Marketing, narrativas e crise de confiança: o tabuleiro político de Gusttavo Lima

Uma coisa é certa: ao colocar seu nome no bastidor político, Gusttavo Lima levou para a política uma espécie de sofrência eleitoral

Gusttavo Lima, na Grécia, em show que comemorou seus 35 anos, em 2024 (Foto: Divulgação)

A possibilidade de Gusttavo Lima se candidatar à presidência da República causa tanto estranhamento quanto fascínio. Com um repertório de sofrência e sucesso financeiro construído em cima da imagem do “cara simples que venceu na vida”, o cantor entra no imaginário político como um outsider que agrada tanto os fãs de boteco quanto os defensores da família.

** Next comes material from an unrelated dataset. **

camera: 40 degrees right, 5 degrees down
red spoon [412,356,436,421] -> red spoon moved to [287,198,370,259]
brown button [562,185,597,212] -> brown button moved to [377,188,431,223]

A questão que surge é: isso é sério ou só mais uma jogada de xadrez no tabuleiro da política?

A narrativa de “perseguido pelo sistema” cai como uma luva. Após denúncias envolvendo contratos milionários com prefeituras e sua controversa associação com casas de apostas, Gusttavo Lima emerge como um potencial símbolo de luta contra o “establishment”. Um homem que paga o preço de ser bem-sucedido e falar a língua do povo, de acordo com muitos de seus admiradores. Esse discurso encontra eco num eleitorado cansado de escândalos de corrupção e promessas não cumpridas, que já não confia em políticos: nem à direita nem à esquerda.

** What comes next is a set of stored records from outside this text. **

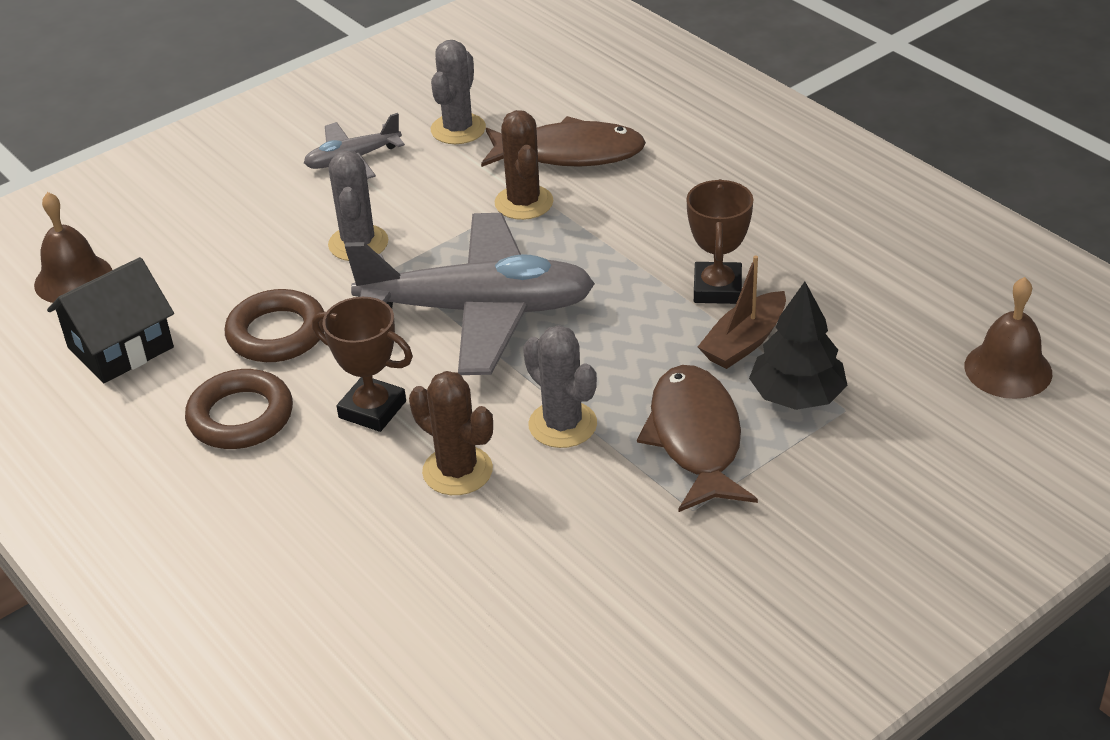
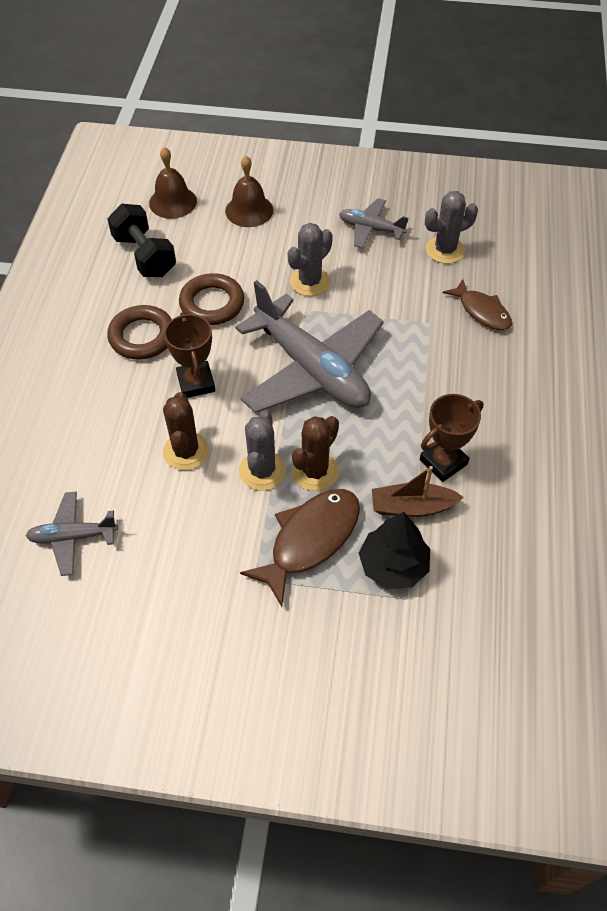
camera: 45 degrees right, 15 degrees up
black house [47,257,174,383] -> black dumbbell [108,204,176,277]
brown fish [481,116,646,167] -> brown fish [443,279,512,330], size x0.65
brown cactus [494,110,553,220] -> brown cactus moved to [292,416,339,491]
brown bell [965,277,1052,399] -> brown bell moved to [225,155,273,227]
none -> grey plane [26,492,118,576]

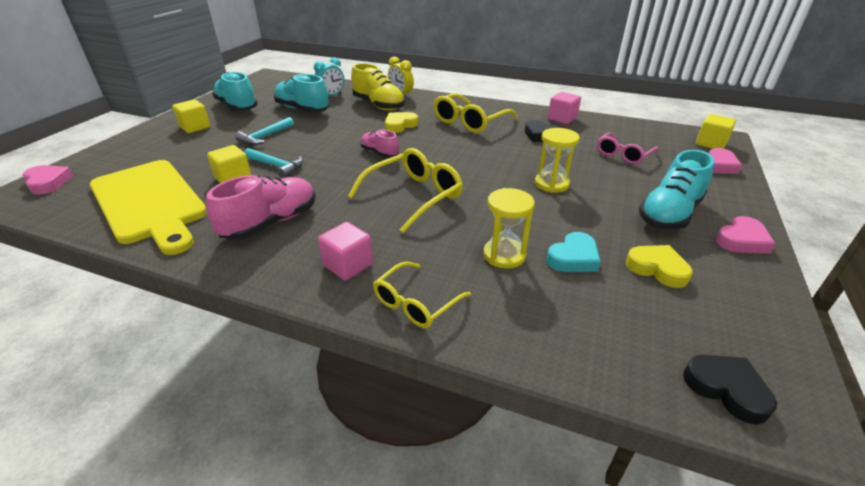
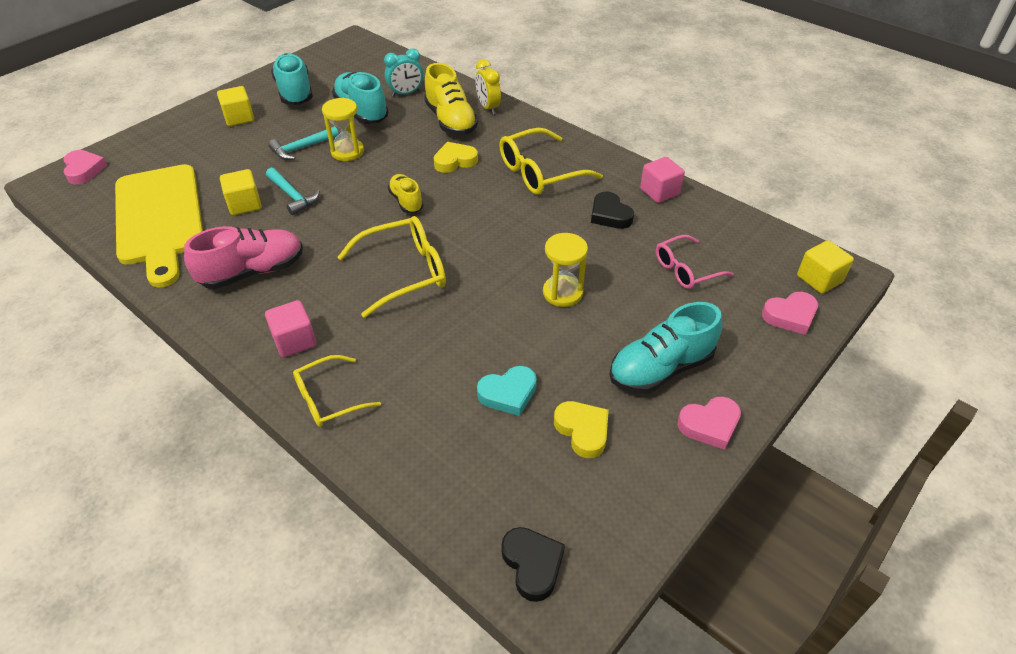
camera: 20 degrees right, 10 degrees up
pink shoe [361,130,399,158] -> yellow shoe [388,174,424,213]
yellow hourglass [483,188,535,269] -> yellow hourglass moved to [322,98,364,161]

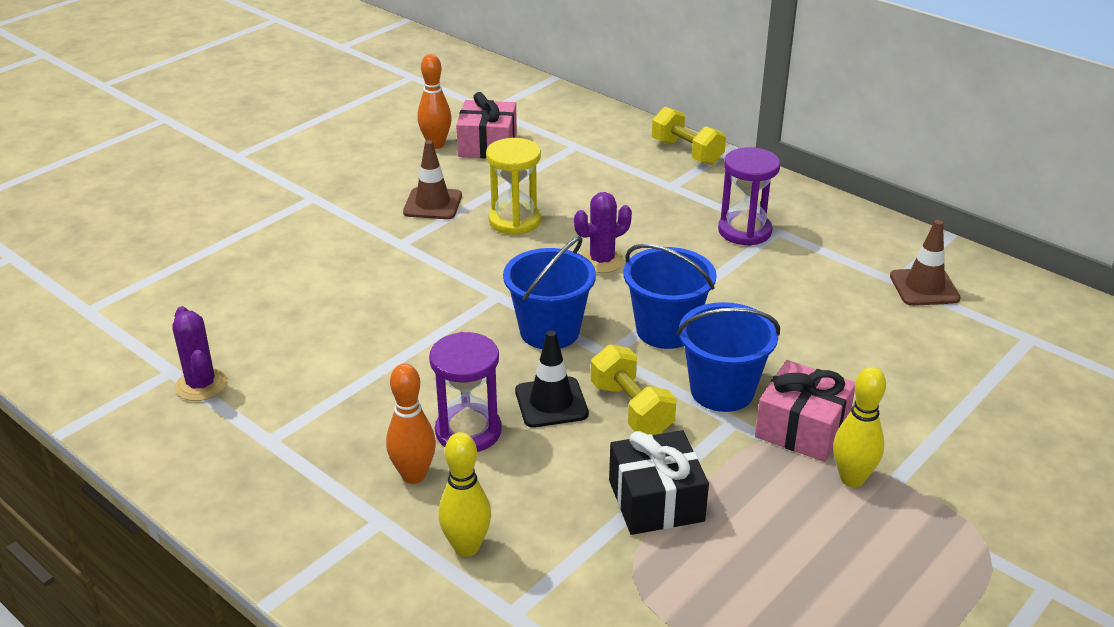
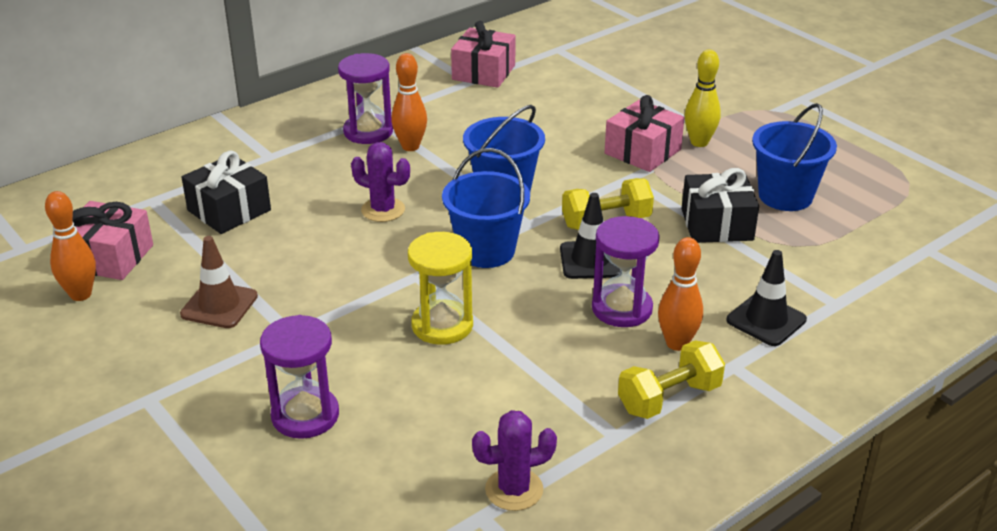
camera: 80 degrees left, 0 degrees up
yellow bowling pin [438,432,491,557] -> black traffic cone [726,250,807,346]
yellow hourglass [486,138,541,235] -> yellow hourglass moved to [408,232,473,345]
purple cactus [574,192,632,273] -> purple cactus turned 45 degrees counterclockwise [351,142,410,222]
yellow dumbbell [652,107,726,165] -> yellow dumbbell moved to [618,341,725,419]
blue bucket [677,302,780,412] -> blue bucket moved to [752,103,837,211]
brown traffic cone [890,220,961,306] -> pink gift [451,21,516,88]
none -> black gift [181,151,271,234]
none -> purple hourglass [260,315,339,439]
none -> orange bowling pin [391,53,427,151]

Mas seria essa entrada no debate público uma candidatura real ou um balão de ensaio para fortalecer aliados políticos? O governador Ronaldo Caiado, amigo próximo do cantor, talvez não veja essa movimentação com maus olhos. Uma figura como Gusttavo pode ser útil: atrai holofotes, aquece discussões e, quem sabe, pavimenta o caminho para Caiado em 2026, enquanto cria narrativas para manter o sertanejo na órbita do poder.

O que chama a atenção é o contexto. Gusttavo Lima encarna o perfil do trabalhador que subiu na vida, um enredo que, para muitos, supera diplomas ou experiência. Mas a espetacularização de sua possível candidatura também é um reflexo da crise de confiança nos políticos tradicionais.

Em um cenário de rejeição aos “velhos nomes”, não é difícil imaginar eleitores dispostos a apostar em alguém que pareça mais próximo, mais humano – mesmo que isso seja construído com doses de marketing. Por ora, é uma peça no jogo. Resta saber se ele transformará a especulação em projeto concreto ou apenas ampliará sua já consolidada presença no imaginário popular e, agora, no debate político.